En este contexto, Uruguay posee una ventaja competitiva difícil de igualar. Gracias a una matriz eléctrica compuesta casi en su totalidad por energías renovables, el país reúne condiciones ideales para producir hidrógeno verde con una de las menores huellas de carbono del mundo. La combinación de recursos eólicos abundantes, creciente generación solar, estabilidad institucional y experiencia en políticas energéticas coloca al país en una posición privilegiada para convertirse en proveedor internacional de este nuevo combustible.
La oportunidad va mucho más allá de exportar hidrógeno. Supone atraer inversiones industriales, desarrollar cadenas de valor nacionales, generar empleo altamente calificado y posicionar al país como referente tecnológico en América Latina. El hidrógeno puede transformarse en un nuevo capítulo de la política energética uruguaya, tal como ocurrió hace poco más de una década con la revolución de las energías renovables.
Sin embargo, alcanzar ese objetivo exigirá decisiones estratégicas. Será necesario consolidar marcos regulatorios claros, incentivar la investigación científica, formar recursos humanos especializados y promover alianzas entre el Estado, las universidades y el sector privado.

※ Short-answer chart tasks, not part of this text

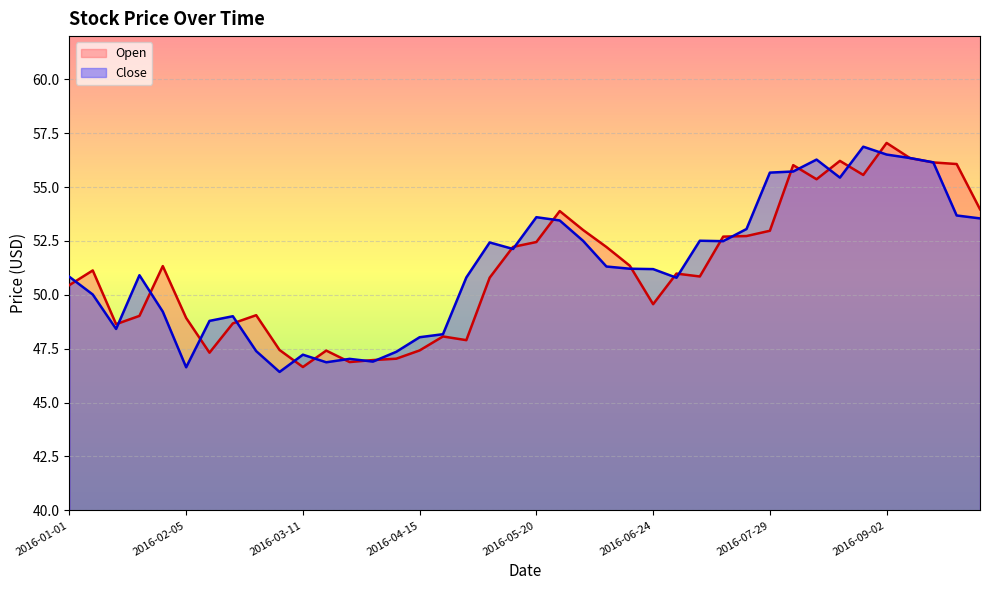

At which category is the sum across all series the highest?

2016-09-02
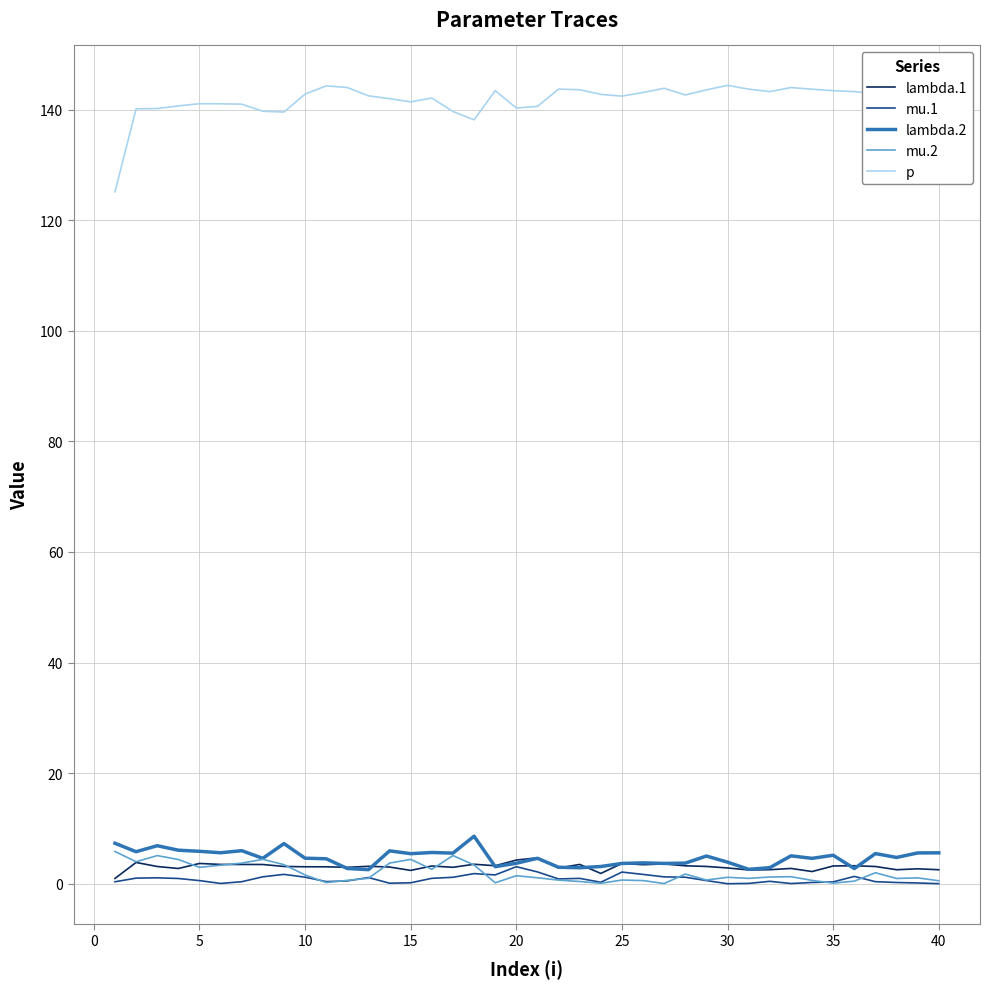

True or false: lambda.2 and p cross at least once.

False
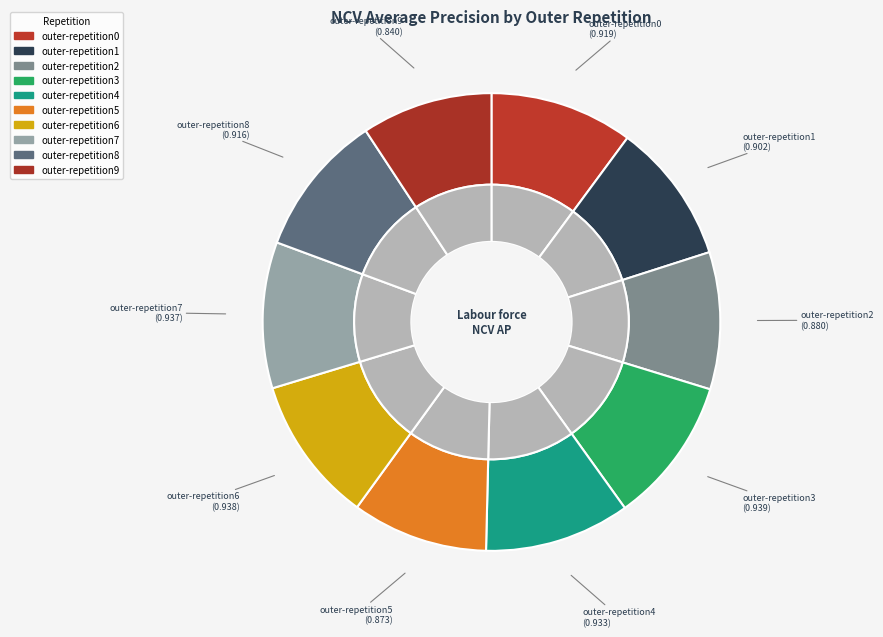

Between outer-repetition6 and outer-repetition3, which is larger?

outer-repetition3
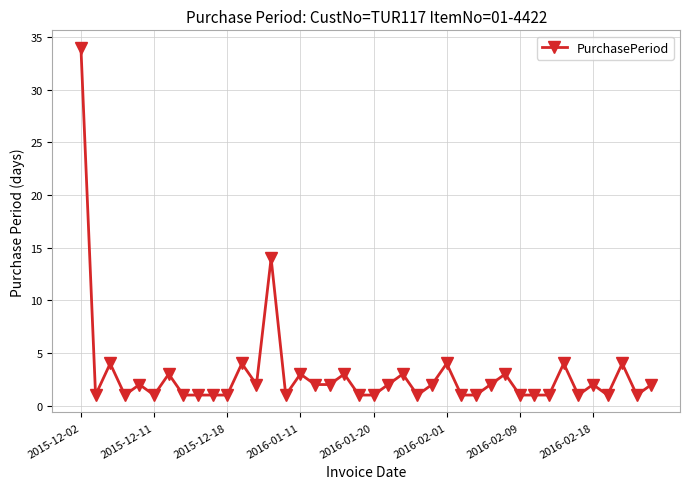

What is the difference between the second highest and second lowest values?

13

El hidrógeno verde no resolverá por sí solo todos los desafíos de la transición energética. Tampoco sustituirá a las baterías eléctricas ni a otras tecnologías emergentes. Pero todo indica que ocupará un papel decisivo allí donde la electrificación directa encuentra sus límites. Mientras las grandes empresas aeronáuticas, navieras y fabricantes de vehículos pesados aceleran sus programas de desarrollo, Uruguay tiene la oportunidad de convertirse en un actor relevante y no en un simple espectador, pasando de ser un país que genera electricidad renovable a convertirse en un productor de combustibles limpios para el mundo.